In the records that follow, find the line containing "left shoulder: (357, 274)" and the line containing "right wrist: (337, 306)", then transcribe both and every line between them exactly, omitting pictures.

------ Extracted records

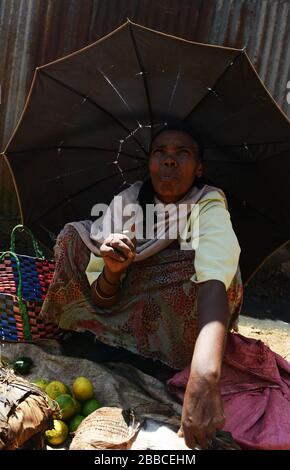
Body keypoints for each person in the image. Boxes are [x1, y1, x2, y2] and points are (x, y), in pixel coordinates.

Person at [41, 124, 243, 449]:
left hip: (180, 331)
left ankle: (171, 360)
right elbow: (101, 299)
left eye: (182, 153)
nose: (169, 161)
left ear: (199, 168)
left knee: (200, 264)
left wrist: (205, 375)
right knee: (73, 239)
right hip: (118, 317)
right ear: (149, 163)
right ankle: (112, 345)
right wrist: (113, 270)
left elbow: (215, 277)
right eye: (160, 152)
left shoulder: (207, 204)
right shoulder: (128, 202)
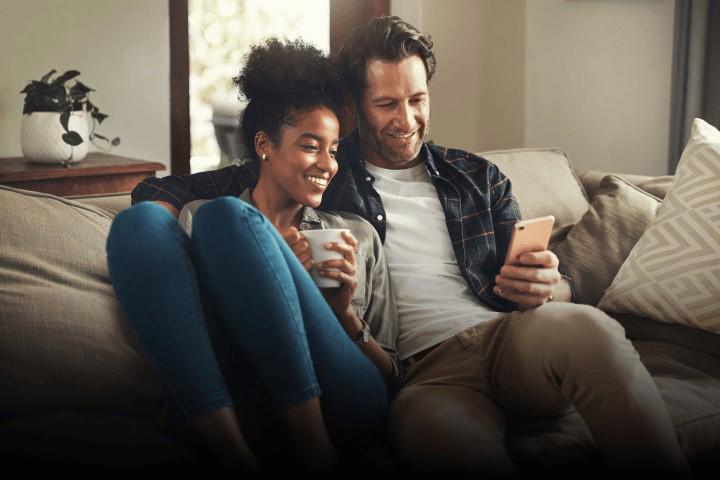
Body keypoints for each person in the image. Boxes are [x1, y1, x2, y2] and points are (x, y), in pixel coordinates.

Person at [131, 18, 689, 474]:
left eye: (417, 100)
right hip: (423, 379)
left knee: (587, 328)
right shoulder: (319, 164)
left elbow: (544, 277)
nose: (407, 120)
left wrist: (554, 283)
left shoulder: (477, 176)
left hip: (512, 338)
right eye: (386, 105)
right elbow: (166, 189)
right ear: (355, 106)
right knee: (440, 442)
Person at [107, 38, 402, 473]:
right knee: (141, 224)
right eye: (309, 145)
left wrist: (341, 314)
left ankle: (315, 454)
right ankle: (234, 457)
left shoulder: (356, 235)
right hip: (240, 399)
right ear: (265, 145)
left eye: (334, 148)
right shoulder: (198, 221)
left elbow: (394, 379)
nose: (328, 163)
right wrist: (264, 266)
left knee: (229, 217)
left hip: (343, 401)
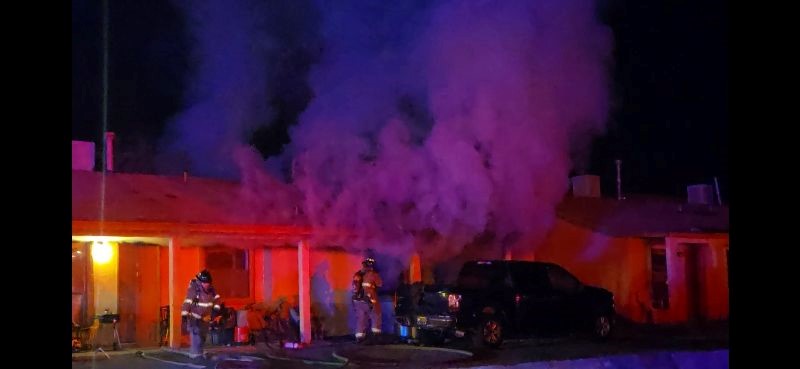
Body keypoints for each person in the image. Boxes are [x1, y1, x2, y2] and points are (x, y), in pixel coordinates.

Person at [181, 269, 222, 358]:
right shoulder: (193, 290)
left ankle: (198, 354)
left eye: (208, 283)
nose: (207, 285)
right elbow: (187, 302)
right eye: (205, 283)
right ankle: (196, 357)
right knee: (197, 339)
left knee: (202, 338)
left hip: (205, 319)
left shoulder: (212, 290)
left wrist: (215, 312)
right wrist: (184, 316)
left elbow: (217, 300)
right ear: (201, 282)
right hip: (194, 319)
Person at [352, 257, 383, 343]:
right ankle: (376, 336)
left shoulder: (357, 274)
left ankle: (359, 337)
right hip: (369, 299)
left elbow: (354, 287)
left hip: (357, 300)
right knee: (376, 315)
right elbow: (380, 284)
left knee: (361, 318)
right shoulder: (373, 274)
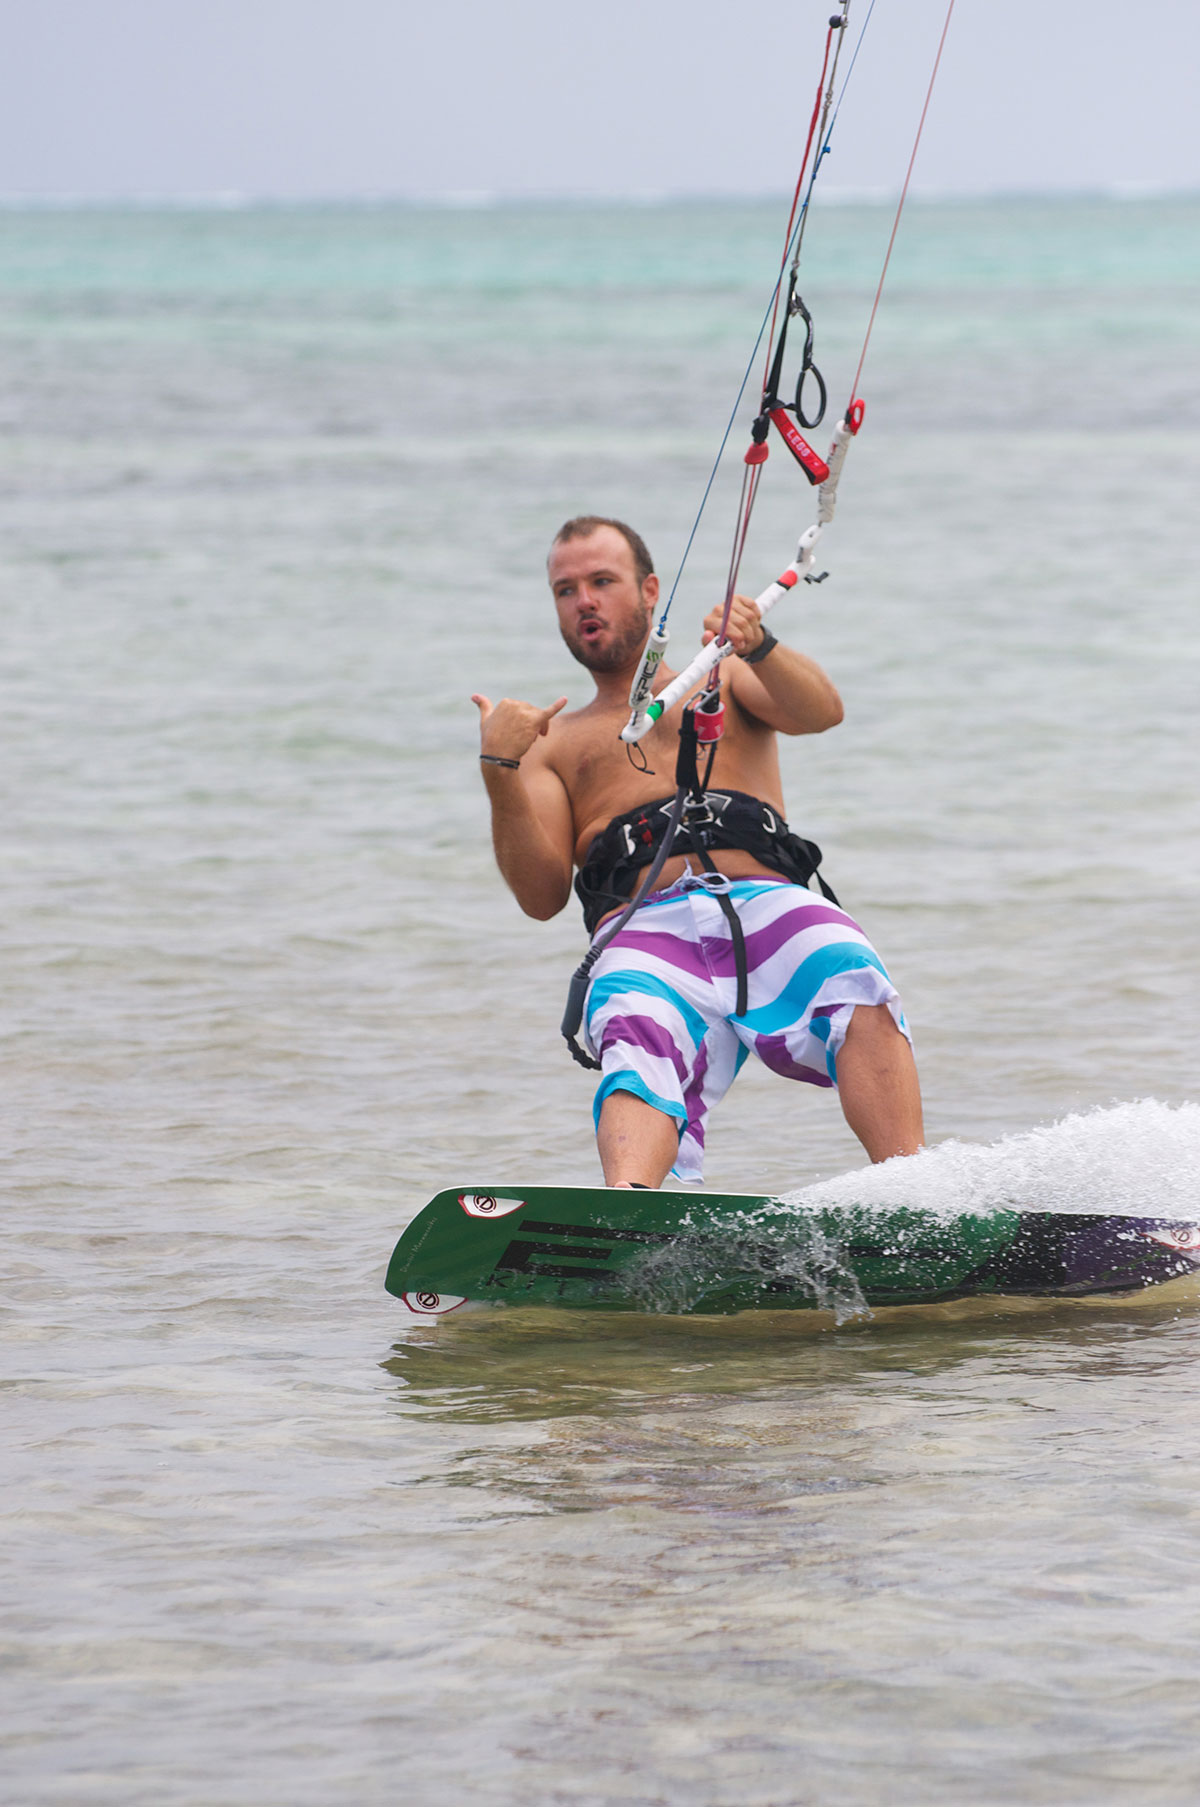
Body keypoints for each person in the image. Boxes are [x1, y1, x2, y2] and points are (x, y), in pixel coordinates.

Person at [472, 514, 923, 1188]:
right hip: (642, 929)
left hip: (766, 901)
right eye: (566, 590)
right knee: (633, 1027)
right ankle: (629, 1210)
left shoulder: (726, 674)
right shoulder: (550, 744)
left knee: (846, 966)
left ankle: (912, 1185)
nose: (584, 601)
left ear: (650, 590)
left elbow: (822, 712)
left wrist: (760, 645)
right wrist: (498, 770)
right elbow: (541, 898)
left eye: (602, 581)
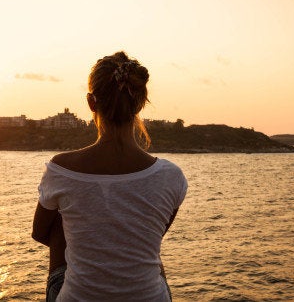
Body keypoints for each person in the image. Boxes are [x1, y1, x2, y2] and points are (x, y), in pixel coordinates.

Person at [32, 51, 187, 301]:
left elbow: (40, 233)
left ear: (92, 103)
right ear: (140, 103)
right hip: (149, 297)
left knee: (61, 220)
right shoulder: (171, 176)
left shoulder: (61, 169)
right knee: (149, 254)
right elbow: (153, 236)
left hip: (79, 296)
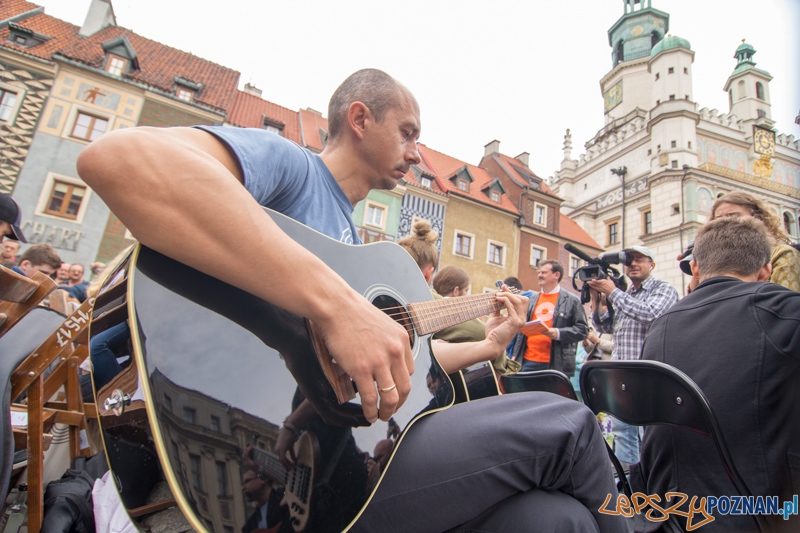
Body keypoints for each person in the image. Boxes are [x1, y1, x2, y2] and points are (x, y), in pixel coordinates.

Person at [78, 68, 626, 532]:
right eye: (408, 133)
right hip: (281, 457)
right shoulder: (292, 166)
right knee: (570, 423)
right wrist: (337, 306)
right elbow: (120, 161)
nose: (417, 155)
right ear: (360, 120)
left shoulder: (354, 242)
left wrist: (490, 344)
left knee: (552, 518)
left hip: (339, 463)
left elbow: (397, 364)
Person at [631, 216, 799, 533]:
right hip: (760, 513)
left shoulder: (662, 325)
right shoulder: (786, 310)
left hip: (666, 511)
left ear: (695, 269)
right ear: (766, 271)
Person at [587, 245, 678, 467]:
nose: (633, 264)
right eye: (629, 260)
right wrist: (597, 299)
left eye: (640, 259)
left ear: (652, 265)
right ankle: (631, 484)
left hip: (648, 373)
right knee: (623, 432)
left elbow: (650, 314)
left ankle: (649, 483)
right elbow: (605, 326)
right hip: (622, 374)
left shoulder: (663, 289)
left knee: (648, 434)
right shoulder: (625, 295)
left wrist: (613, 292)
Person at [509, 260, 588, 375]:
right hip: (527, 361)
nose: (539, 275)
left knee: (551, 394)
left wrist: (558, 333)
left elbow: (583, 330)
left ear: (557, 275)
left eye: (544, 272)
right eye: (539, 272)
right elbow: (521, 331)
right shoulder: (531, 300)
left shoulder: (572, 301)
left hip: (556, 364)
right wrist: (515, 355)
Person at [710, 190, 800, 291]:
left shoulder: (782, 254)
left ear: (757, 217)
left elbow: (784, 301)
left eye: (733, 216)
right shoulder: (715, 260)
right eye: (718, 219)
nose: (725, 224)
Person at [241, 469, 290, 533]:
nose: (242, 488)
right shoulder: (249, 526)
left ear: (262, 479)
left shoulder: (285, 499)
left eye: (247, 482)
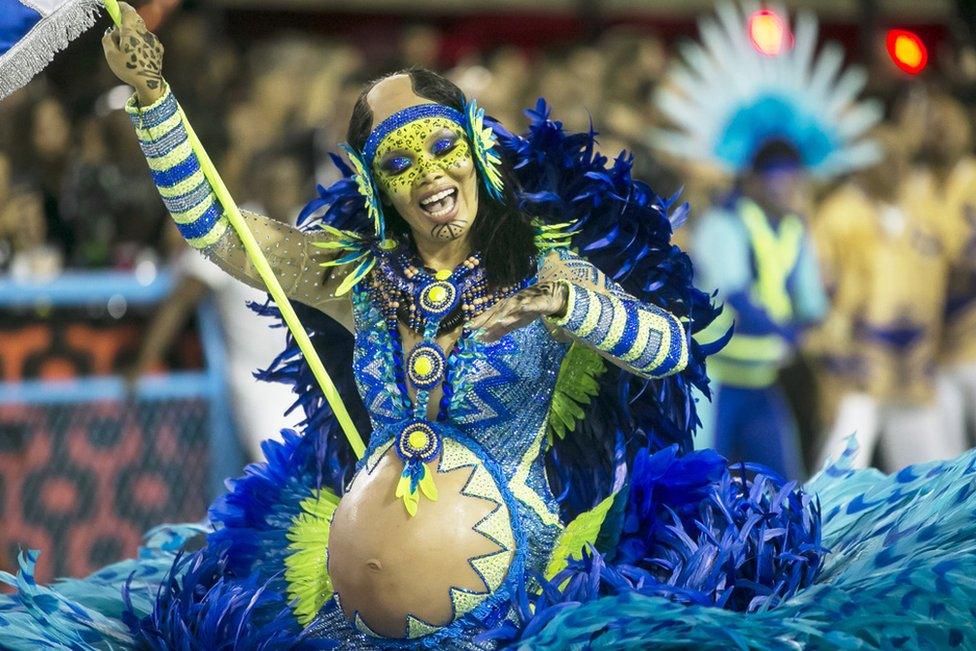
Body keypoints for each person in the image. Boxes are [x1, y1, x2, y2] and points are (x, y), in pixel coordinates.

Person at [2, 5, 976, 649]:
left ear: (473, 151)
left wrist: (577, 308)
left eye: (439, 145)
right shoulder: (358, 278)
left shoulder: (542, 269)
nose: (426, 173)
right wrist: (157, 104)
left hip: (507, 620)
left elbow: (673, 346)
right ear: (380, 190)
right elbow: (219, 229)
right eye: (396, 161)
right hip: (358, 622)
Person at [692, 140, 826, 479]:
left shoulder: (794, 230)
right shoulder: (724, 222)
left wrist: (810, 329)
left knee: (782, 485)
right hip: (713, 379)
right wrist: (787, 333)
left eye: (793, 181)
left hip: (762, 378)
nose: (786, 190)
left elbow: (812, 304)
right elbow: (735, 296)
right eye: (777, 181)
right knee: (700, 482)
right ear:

------------

Answer section –
left shoulder: (357, 274)
left ankle: (359, 337)
right hip: (369, 299)
left elbow: (354, 287)
left hip: (357, 300)
right knee: (376, 315)
right elbow: (380, 284)
left knee: (361, 318)
right shoulder: (373, 274)
Body keypoints for each person in the image. Boxes are [x1, y1, x2, y2] and points are (x, y), in pixel coordinates.

Person at [472, 514, 923, 1188]:
right hip: (642, 929)
left hip: (766, 901)
right eye: (566, 590)
right knee: (633, 1027)
right ankle: (629, 1210)
left shoulder: (726, 674)
right shoulder: (550, 744)
left knee: (846, 966)
left ankle: (912, 1185)
nose: (584, 601)
left ear: (650, 590)
left elbow: (822, 712)
left wrist: (760, 645)
right wrist: (498, 770)
right elbow: (541, 898)
left eye: (602, 581)
Body keypoints for each person in the image. Boxes are [x1, y1, x2, y2] and points are (x, y), in pixel coordinates.

Person at [32, 51, 187, 301]:
left elbow: (40, 233)
left ear: (92, 103)
right ear: (140, 103)
right hip: (149, 297)
left knee: (61, 220)
right shoulder: (171, 176)
left shoulder: (61, 169)
right knee: (149, 254)
right elbow: (153, 236)
left hip: (79, 296)
Body keypoints for each person in the image. Boxes are [x1, y1, x2, y2] and points are (x, y), in pixel coordinates.

Person at [78, 68, 626, 532]:
right eye: (408, 133)
right hip: (281, 457)
right shoulder: (292, 166)
right knee: (570, 423)
right wrist: (337, 306)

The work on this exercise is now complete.